Zugleich betonte er, dass er sich um die humanitäre Situation in der belagerten Stadt sorge. Die Einwohner vom Misrata litten, aber sie würden mehr leiden, wenn die Nato nicht eingegriffen hätte. Auf der anderen Seite sind auch immer wieder Stimmen von Rebellenkämpfern zu hören, die fragen: "Wo ist denn die Nato?"

"Ich habe alles verloren"

Wer kann flieht inzwischen aus Misrata. Ein Schiff mit fast 1000 Flüchtlingen hat die Rebellenhochburg Bengasi erreicht. Das von der Internationalen Organisation für Migration (IOM) gecharterte griechische Schiff erreichte am Montagabend in Bengasi. An Bord befanden sich rund 970 Menschen, nach Angaben der IOM waren 90 Prozent davon ausländische Gastarbeiter. Rund 30 Verletzte wurden in das Krankenhaus von Bengasi gebracht. Es war das zweite von der IOM gecharterte Schiff in einer Woche, das Flüchtlinge von Misrata nach Bengasi brachte. Am Montag brachte das Rote Kreuz zudem 618 afrikanische Gastarbeiter mit einem gecharterten Schiff nach Ägypten.

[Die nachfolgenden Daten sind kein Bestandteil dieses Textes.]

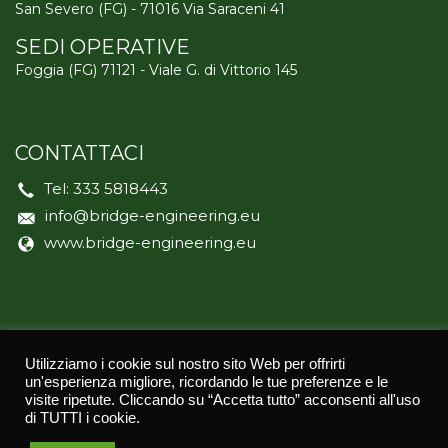
San Severo (FG) - 71016 Via Saraceni 41
SEDI OPERATIVE
Foggia (FG) 71121 - Viale G. di Vittorio 145
CONTATTACI
Tel:
333 5818443
info@bridge-engineering.eu
www.bridge-engineering.eu
Utilizziamo i cookie sul nostro sito Web per offrirti
un'esperienza migliore, ricordando le tue preferenze e le
© 2021
BRIDGE ENGINEERING
| TUTTI I DIRITTI RISERVATI
visite ripetute. Cliccando su “Accetta tutto” acconsenti all'uso
| PRIVACY POLICY | CREDITS:
ASERNET
di TUTTI i cookie.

"Ich habe alles verloren", sagte eine 22-jährige Nigerianerin nach Ankunft des IOM-Schiffes in Bengasi. "Alle meine Ersparnisse sind weg." Sie hatte seit sieben Monaten in Misrata gearbeitet. Tausende afrikanische Gastarbeiter hatten in der drittgrößten libyschen Stadt gearbeitet.

Bei den Kämpfen in Misrata sollen Krankenhausangaben zufolge in den vergangenen sechs Wochen rund 1000 Menschen getötet und etwa 3000 weitere verletzt worden sein. Am Montag wurden laut Ärzten zehn Menschen getötet und 54 verletzt.